◆ Activity 1
Answer these questions using the database duplicates excerpt:
(a) Which four columns must match for two records to count as duplicates?
(b) How many rows did the first test query return?
(c) What name was given to the unique index in the CREATE statement?

◆ Excerpt provided

________________

I need to get rid of all rows that have dups in the columns
tpa,pun,grn,claim ... i.e.

1--- 001 001 001 00-000001 John Doe
2--- 001 001 001 00-000001 Jane Doe
3--- 001 002 001 00-000001 John Doe

1 and 2 would be dups, 1 and 3 are diff records, 2 and 3 are diff
records.

I tried this as a test:

select count(claimid), tpa, pun, grn, claim FROM claim_import GROUP BY
tpa, pun, grn, claim HAVING count(claimid) > 1;
26 rows returned.

then

select distinct on (tpa,pun,grn,claim) count(claimid), tpa, pun, grn,
claim FROM claim_import GROUP BY tpa, pun, grn, claim HAVING
count(claimid) > 1;

and still had 26 rows returned. not sure how that can happen.

Anyway, then I tried

CREATE UNIQUE INDEX tmpidx ON claim (tpa,pun,grn,claim);

that of course failed, stating dups existed.

________________

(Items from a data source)
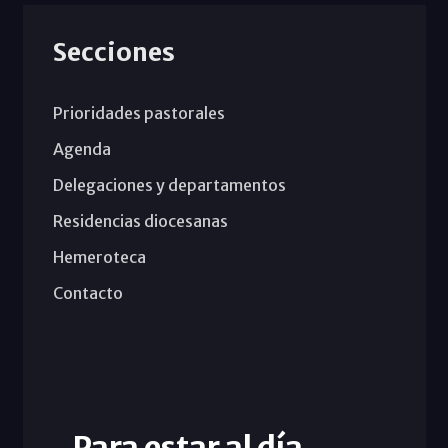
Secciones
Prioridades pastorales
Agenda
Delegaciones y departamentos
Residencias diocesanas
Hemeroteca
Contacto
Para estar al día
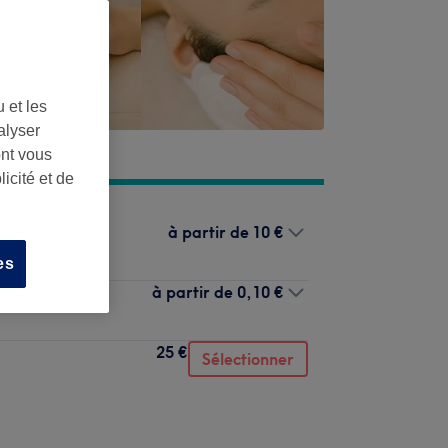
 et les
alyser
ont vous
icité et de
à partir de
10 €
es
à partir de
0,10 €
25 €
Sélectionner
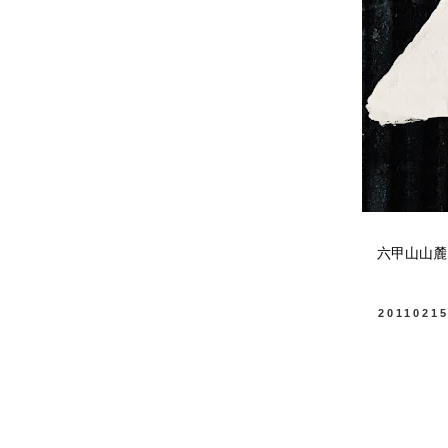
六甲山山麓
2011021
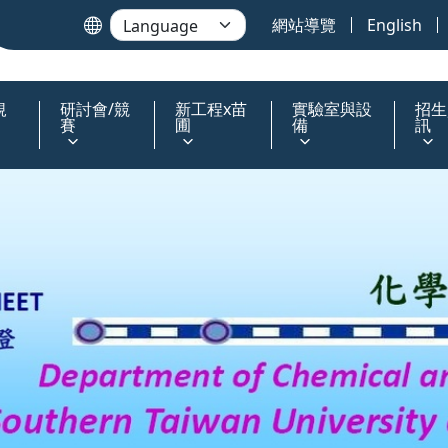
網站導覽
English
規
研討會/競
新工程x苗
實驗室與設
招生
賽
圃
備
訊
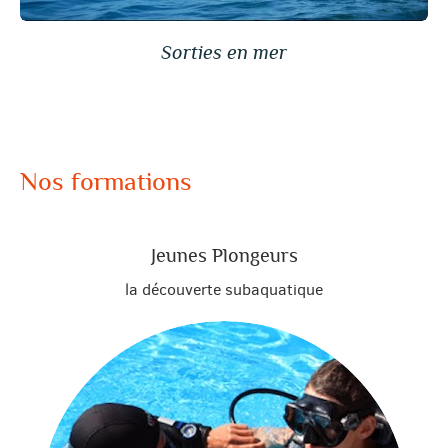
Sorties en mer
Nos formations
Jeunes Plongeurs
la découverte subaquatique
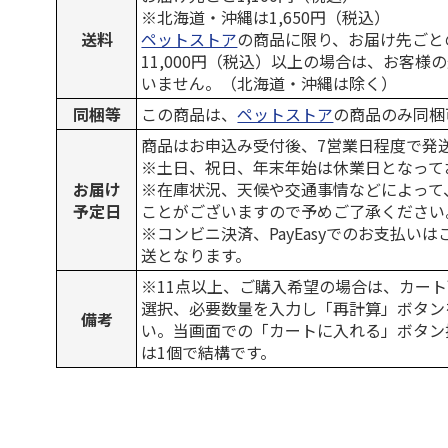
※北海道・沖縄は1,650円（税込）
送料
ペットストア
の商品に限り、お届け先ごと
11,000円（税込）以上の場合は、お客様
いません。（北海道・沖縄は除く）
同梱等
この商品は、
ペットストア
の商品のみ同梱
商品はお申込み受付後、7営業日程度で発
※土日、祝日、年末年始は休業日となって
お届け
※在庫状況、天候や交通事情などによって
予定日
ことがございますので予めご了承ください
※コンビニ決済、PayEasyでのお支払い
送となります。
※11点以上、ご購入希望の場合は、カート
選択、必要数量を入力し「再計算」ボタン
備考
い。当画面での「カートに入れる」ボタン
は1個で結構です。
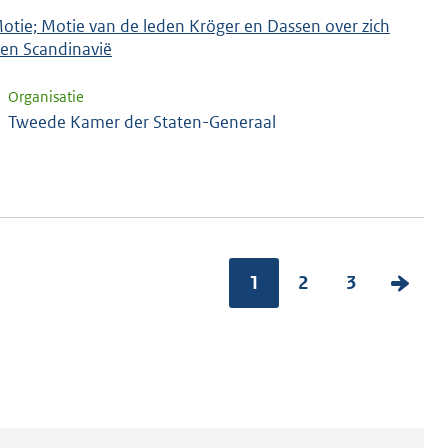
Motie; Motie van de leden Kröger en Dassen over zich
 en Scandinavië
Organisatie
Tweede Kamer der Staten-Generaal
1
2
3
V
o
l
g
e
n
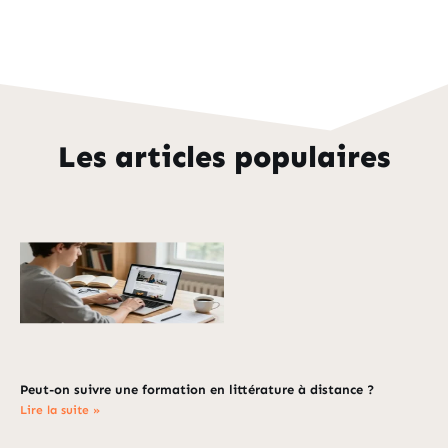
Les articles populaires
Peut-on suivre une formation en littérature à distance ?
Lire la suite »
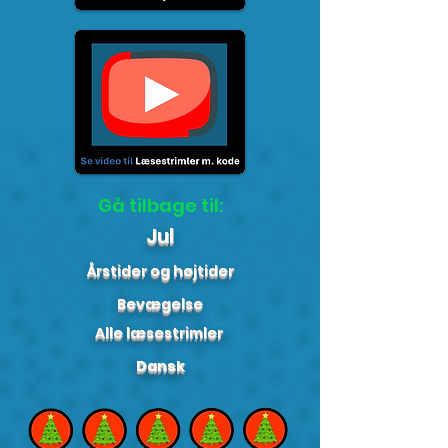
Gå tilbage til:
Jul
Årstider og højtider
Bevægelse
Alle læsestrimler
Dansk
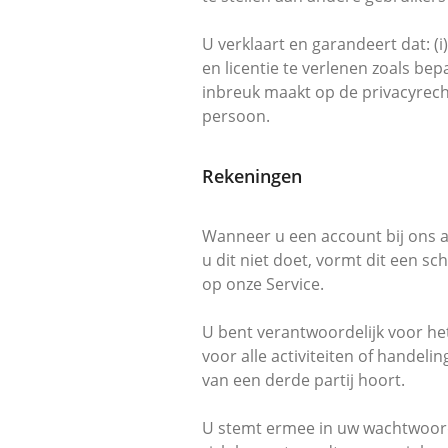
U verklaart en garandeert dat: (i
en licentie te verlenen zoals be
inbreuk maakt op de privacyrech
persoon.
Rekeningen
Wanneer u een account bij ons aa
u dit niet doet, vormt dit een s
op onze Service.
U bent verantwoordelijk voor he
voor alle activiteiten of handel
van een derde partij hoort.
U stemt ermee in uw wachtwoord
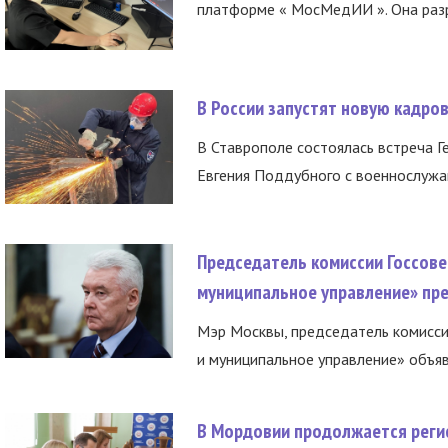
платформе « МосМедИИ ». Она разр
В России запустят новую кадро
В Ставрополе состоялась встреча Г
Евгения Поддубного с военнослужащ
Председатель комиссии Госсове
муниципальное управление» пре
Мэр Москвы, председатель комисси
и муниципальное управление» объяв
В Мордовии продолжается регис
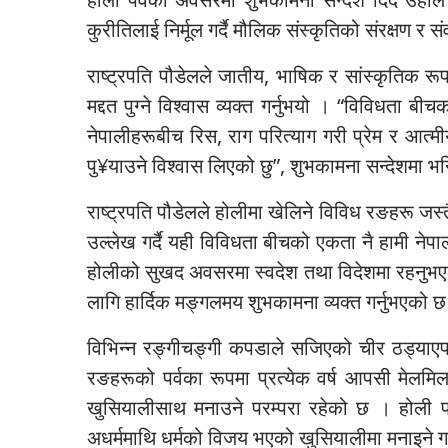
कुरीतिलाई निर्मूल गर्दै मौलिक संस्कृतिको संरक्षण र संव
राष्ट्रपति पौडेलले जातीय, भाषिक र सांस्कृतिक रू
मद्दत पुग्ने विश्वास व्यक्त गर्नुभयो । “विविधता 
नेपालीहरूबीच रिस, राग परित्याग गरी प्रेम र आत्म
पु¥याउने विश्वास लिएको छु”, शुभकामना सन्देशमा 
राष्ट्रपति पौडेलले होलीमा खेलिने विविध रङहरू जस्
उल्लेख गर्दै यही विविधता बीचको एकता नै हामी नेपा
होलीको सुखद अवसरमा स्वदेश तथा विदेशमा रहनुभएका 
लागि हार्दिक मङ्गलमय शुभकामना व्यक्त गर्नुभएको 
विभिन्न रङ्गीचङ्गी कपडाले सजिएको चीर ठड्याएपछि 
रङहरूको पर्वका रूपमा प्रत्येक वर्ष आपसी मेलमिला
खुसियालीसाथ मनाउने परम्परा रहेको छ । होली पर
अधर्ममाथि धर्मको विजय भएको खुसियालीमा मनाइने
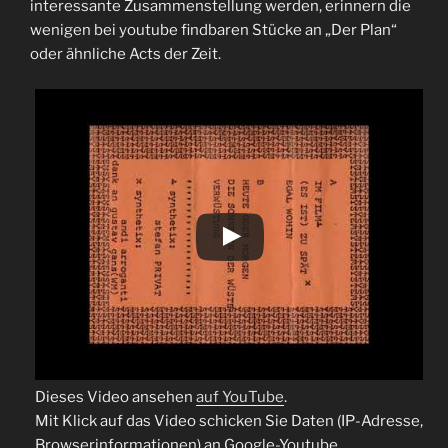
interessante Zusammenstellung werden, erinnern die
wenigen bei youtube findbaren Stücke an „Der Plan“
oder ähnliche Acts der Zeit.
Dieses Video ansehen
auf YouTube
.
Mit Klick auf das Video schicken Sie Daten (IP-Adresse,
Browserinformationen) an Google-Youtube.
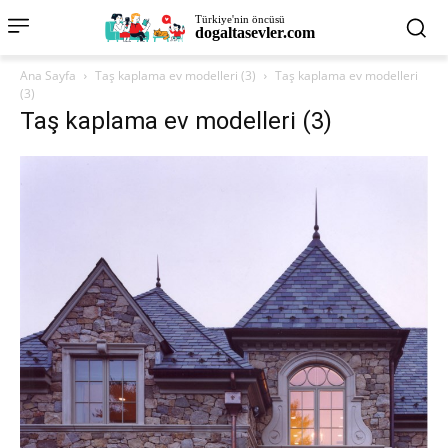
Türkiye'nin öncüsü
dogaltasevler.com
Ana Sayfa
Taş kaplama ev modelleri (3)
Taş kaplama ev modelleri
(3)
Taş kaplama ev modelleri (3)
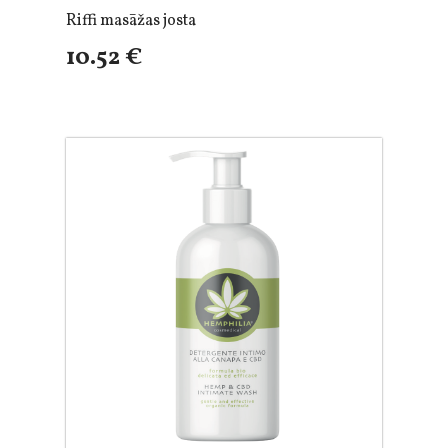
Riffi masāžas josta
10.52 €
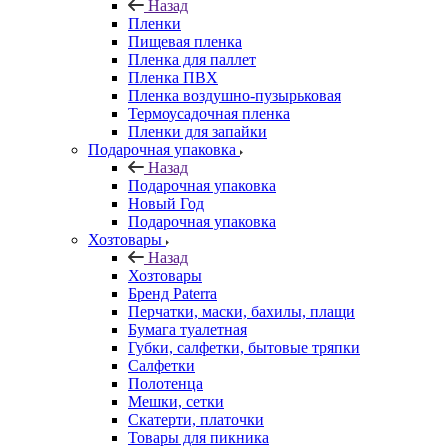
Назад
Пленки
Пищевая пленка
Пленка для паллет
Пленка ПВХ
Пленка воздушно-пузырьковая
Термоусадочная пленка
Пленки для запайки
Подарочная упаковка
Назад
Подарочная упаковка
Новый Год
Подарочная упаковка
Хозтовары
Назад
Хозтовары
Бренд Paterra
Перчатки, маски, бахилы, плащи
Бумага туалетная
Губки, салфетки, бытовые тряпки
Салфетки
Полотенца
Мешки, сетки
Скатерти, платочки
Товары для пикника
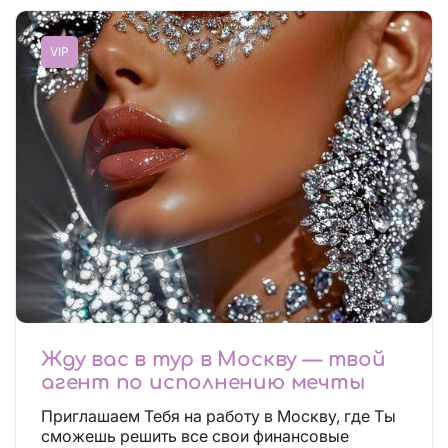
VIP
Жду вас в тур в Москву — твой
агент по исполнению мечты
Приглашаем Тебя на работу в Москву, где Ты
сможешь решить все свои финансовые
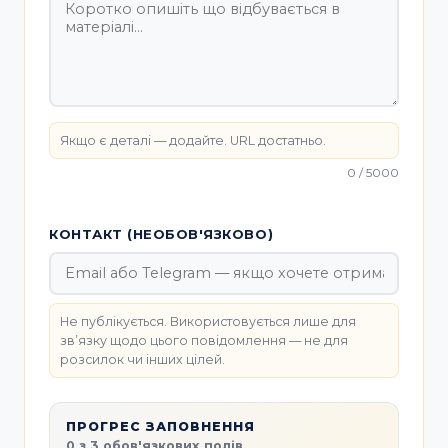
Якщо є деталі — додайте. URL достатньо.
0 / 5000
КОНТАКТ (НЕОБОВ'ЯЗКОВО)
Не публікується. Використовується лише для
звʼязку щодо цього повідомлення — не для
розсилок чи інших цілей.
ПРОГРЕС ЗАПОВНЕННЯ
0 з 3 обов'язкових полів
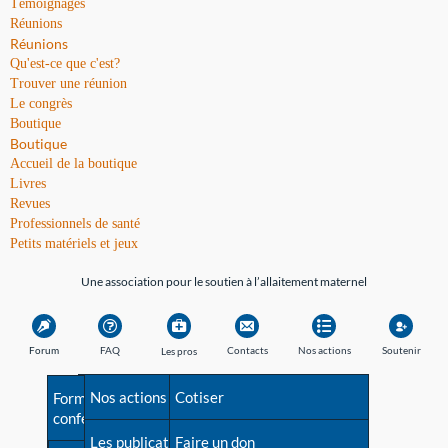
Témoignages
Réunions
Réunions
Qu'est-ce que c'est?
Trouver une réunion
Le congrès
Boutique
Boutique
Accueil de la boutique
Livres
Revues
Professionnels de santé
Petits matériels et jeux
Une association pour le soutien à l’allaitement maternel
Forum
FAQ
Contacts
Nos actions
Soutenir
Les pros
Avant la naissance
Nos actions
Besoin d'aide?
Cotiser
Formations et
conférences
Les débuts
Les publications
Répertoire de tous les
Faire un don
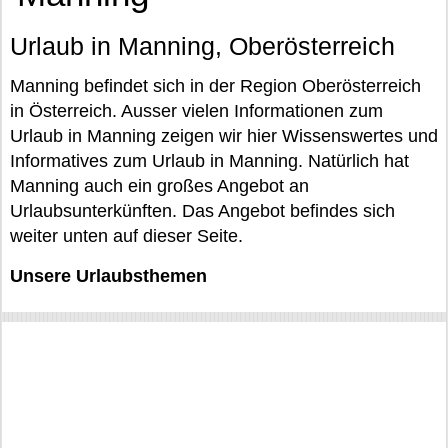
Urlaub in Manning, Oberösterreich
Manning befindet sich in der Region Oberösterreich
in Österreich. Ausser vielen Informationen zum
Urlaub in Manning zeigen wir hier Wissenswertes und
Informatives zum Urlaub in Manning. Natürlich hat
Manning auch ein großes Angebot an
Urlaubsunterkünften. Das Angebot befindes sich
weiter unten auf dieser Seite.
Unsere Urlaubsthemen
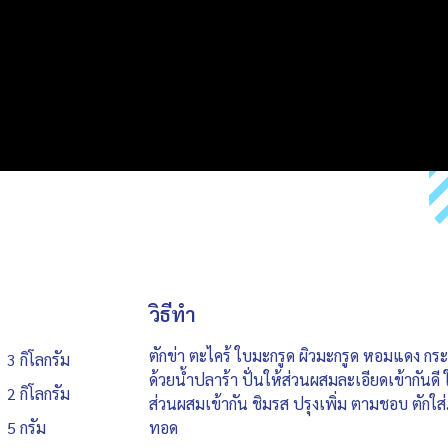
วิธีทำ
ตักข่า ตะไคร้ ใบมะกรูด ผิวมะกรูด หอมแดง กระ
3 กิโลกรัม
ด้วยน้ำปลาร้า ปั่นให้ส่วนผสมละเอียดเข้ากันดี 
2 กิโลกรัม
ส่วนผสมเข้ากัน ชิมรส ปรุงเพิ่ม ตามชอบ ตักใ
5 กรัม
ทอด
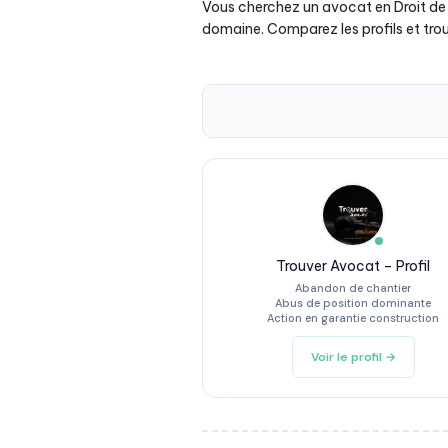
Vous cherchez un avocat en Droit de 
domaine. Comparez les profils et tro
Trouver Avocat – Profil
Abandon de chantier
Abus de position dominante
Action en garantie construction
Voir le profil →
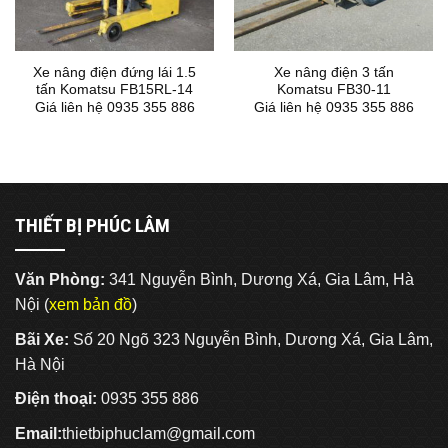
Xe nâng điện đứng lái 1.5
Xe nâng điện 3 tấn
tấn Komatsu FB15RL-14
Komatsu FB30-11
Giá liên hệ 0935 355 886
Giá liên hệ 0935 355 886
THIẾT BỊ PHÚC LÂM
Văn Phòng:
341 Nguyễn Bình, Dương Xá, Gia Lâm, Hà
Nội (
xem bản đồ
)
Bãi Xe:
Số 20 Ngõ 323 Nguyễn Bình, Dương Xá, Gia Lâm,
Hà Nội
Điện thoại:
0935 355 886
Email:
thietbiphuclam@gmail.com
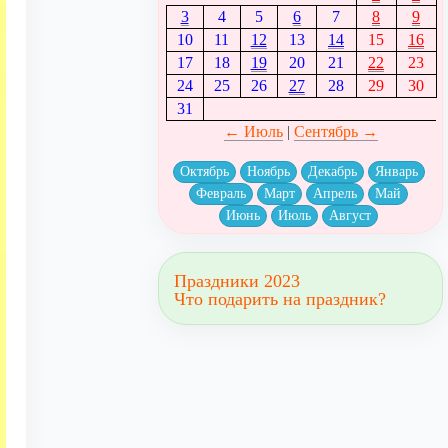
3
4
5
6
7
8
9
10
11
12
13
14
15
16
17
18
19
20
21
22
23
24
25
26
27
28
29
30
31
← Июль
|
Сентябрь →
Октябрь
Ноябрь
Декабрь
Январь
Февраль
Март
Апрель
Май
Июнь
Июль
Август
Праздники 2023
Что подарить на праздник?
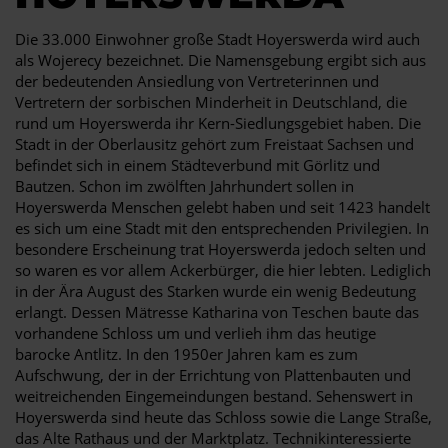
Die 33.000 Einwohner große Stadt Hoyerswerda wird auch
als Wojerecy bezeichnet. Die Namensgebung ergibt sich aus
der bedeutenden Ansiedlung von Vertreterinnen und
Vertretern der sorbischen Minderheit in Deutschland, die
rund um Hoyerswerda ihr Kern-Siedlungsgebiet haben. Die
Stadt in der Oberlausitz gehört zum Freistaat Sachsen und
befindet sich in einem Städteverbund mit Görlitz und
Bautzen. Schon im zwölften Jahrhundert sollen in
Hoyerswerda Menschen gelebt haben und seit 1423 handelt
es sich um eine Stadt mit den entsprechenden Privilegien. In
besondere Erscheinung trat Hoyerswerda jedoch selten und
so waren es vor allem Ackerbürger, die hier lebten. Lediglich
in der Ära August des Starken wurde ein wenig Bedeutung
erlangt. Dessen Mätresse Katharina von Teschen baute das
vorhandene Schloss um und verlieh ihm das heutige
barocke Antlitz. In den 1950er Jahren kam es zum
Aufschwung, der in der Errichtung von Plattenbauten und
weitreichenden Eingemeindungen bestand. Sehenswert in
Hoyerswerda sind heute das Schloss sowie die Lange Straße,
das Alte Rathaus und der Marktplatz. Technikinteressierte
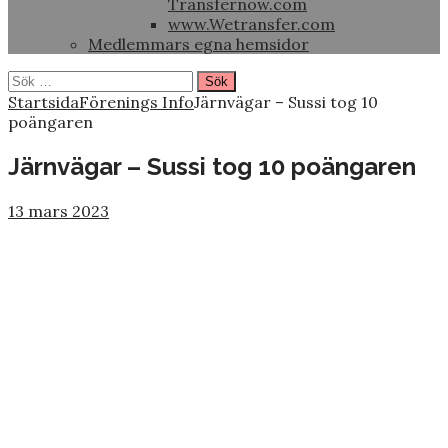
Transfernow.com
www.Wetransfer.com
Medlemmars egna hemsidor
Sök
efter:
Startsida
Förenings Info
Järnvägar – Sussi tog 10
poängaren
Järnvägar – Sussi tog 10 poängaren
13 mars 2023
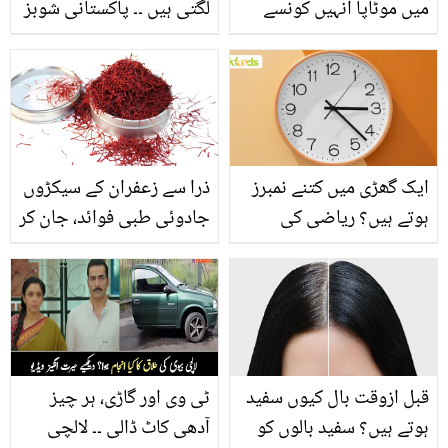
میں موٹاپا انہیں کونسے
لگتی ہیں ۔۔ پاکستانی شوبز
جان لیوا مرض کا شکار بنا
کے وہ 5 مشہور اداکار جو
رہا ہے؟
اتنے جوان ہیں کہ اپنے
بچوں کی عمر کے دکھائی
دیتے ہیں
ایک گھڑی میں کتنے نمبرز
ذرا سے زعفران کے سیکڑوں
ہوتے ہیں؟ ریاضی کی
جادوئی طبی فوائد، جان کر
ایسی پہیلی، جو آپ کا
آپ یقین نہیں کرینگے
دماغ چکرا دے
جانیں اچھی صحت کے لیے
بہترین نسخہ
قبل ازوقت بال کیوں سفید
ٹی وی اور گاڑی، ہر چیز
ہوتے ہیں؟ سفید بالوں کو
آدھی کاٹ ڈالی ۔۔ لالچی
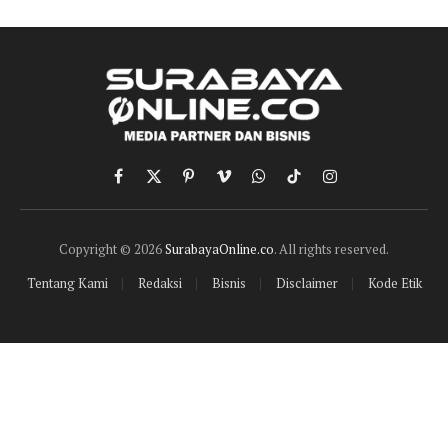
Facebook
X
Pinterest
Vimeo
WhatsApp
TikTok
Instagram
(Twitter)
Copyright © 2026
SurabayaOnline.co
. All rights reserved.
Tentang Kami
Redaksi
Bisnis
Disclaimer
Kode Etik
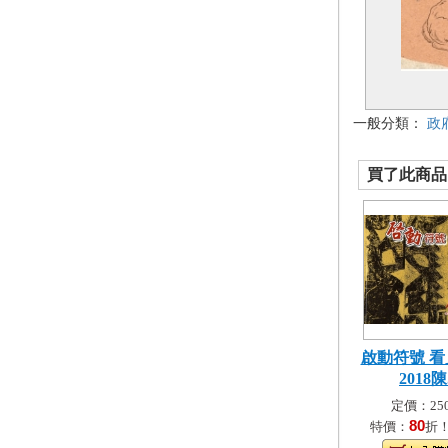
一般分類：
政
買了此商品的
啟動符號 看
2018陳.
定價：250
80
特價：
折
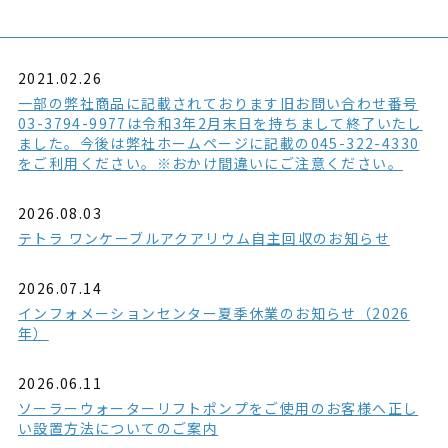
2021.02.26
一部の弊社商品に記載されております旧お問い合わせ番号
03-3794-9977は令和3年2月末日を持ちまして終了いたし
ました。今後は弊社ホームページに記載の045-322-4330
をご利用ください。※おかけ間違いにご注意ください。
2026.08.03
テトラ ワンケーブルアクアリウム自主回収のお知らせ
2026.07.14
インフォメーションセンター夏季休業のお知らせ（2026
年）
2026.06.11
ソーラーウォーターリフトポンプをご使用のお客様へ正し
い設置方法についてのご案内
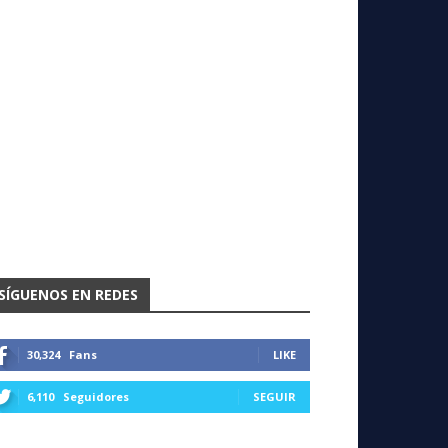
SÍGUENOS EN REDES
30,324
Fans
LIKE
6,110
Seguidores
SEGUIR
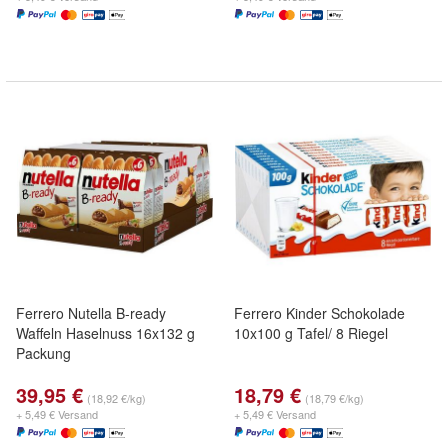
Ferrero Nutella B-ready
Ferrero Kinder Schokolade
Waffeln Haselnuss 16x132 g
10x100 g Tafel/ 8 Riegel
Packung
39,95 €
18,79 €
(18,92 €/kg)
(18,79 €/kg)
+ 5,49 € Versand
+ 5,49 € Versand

________________

◆ Activity 2
Collect every line from the rows above that contains the string "sich". Case counts.

◆ Task result 1
(a) tpa, pun, grn, and claim
(b) 26 rows
(c) tmpidx

◆ Task result 2
Manning befindet sich in der Region Oberösterreich
Urlaubsunterkünften. Das Angebot befindes sich
als Wojerecy bezeichnet. Die Namensgebung ergibt sich aus
befindet sich in einem Städteverbund mit Görlitz und
es sich um eine Stadt mit den entsprechenden Privilegien. In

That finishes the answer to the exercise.